Roland-Garros : Découvrez le programme complet du lundi 1er juin

Roland-Garros : Le programme du jour ce lundi 1er juin
Roland-Garros : Le programme du jour ce lundi 1er juin

Le duel nocturne Sabalenka (1) – Osaka (16) inaugure une session en night court pour les femmes, une première depuis trois ans à Roland‑Garros 2026.

Programme du lundi 1er juin à Roland‑Garros

Les huitièmes de finale s’enchaînent dès 11 h00 sur le court Philippe‑Chatrier, avec un équilibre entre têtes de série éliminées et outsiders prometteurs.

Huitièmes de finale – hommes

  • Cobolli (10) affronte Svajda à 11 h00.

  • Cerundolo rencontre Berrettini à 14 h00.

  • Auger‑Aliassime (4), quatrième tête de série, joue contre le chilien Tabilo à 15 h30.

  • Tiafoe (19) défie Arnaldi à 16 h00.

Le Canadien Auger‑Aliassime, qui profite d’un tableau allégé, pourrait exploiter la fatigue du champion chilien Tabilo, tandis que le duel entre le jeune italien Cerundolo et le vétéran italien Berrettini offre un contraste de styles.

Huitièmes de finale – femmes

  • Potapova (28) déclenche la matinée contre Kalinskaya (22) à 11 h00.

  • Keys (19) s’aligne contre Shnaider (25) à 12 h30.
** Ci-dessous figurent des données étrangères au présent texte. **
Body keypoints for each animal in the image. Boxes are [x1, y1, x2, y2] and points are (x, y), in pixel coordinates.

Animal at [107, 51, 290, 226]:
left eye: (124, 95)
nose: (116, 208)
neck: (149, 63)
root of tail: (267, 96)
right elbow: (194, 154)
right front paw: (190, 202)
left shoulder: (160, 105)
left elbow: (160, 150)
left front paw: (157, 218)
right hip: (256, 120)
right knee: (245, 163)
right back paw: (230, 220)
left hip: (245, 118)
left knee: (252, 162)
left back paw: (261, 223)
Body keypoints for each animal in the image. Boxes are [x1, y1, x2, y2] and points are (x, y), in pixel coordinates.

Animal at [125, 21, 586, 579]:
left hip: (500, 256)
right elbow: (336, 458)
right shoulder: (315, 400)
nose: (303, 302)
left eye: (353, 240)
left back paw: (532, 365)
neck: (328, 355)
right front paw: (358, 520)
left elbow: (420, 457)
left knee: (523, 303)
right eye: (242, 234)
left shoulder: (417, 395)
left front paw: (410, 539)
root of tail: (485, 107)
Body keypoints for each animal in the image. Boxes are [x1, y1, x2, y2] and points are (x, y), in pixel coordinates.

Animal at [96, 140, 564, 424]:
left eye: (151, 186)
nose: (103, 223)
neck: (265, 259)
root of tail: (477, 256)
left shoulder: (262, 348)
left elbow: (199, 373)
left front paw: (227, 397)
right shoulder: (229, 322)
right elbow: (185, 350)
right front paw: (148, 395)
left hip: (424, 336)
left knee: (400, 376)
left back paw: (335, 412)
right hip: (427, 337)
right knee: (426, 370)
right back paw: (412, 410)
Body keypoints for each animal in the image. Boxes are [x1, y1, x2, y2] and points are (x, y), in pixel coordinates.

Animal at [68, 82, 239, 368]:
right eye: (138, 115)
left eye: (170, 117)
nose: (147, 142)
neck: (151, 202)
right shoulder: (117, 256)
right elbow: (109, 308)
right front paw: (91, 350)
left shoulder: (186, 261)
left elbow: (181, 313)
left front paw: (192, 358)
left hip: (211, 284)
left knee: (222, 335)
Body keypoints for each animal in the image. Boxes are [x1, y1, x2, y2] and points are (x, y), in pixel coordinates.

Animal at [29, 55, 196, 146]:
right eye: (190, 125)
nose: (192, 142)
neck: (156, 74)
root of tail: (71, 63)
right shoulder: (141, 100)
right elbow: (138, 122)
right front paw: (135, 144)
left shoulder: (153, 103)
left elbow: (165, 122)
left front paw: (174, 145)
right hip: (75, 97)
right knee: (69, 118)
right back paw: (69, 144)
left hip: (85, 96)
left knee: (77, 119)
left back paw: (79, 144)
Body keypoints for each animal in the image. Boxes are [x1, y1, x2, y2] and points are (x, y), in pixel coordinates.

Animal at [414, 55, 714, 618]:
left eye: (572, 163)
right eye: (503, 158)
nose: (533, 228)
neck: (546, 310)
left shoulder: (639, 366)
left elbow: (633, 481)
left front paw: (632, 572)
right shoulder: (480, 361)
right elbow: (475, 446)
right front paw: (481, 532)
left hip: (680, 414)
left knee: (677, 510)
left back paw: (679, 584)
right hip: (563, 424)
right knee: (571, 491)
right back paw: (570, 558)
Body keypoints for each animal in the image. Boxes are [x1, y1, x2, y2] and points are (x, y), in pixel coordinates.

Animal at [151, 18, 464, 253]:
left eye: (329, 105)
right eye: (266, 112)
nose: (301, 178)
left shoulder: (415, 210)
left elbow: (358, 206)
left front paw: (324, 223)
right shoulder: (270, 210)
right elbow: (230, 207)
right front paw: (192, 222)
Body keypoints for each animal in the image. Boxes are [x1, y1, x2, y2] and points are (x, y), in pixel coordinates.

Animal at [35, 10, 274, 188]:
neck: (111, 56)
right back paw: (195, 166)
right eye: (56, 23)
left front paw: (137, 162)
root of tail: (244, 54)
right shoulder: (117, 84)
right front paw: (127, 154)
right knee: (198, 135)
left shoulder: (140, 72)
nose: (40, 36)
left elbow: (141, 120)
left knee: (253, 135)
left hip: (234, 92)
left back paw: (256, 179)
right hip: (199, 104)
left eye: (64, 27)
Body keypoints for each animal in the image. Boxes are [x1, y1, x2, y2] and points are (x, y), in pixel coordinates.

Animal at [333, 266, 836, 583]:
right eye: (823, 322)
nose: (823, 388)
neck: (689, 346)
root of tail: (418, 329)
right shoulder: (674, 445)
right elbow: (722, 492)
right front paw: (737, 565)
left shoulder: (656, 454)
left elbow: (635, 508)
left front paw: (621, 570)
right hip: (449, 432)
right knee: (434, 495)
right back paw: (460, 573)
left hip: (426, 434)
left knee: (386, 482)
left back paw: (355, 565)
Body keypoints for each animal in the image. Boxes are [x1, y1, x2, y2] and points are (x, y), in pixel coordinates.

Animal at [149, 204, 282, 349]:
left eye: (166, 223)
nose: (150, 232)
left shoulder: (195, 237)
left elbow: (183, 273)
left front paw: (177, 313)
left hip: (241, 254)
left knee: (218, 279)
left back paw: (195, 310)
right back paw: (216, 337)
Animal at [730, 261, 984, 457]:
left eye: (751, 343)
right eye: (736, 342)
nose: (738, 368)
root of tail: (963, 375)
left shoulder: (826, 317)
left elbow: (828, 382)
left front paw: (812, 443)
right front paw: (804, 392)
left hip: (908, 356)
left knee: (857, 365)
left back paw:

  • Parry, 90e mondiale, rencontre la qualifiante Chwalinska à 13 h00.

  • Sabalenka (1) affronte Osaka (16) lors de la séance du soir à 20 h15.

Diane Parry, unique représentante française encore en lice, démarre à 13 h00 face à Chwalinska, qualifiée des tours précédents ; le soutien du public parisien sera crucial pour espérer une place en quarts.

Le tableau féminin voit la même fois la surprise d’une élimination précoce : la championne en titre Iga Świątek a cédé face à la Ukrainerne Marta Kostyuk, laissant le chemin ouvert aux autres prétendantes.

Chez les hommes, les récents renversements de têtes de série (Ruud, Rublev) laissent place à une compétition ouverte, où chaque match peut modifier les perspectives du Grand Chelem.

En définitive, la journée du 1er juin promet un éventail d’affrontements décisifs, avec la pression du public parisien et l’enjeu d’une place en quarts pour les rares survivants.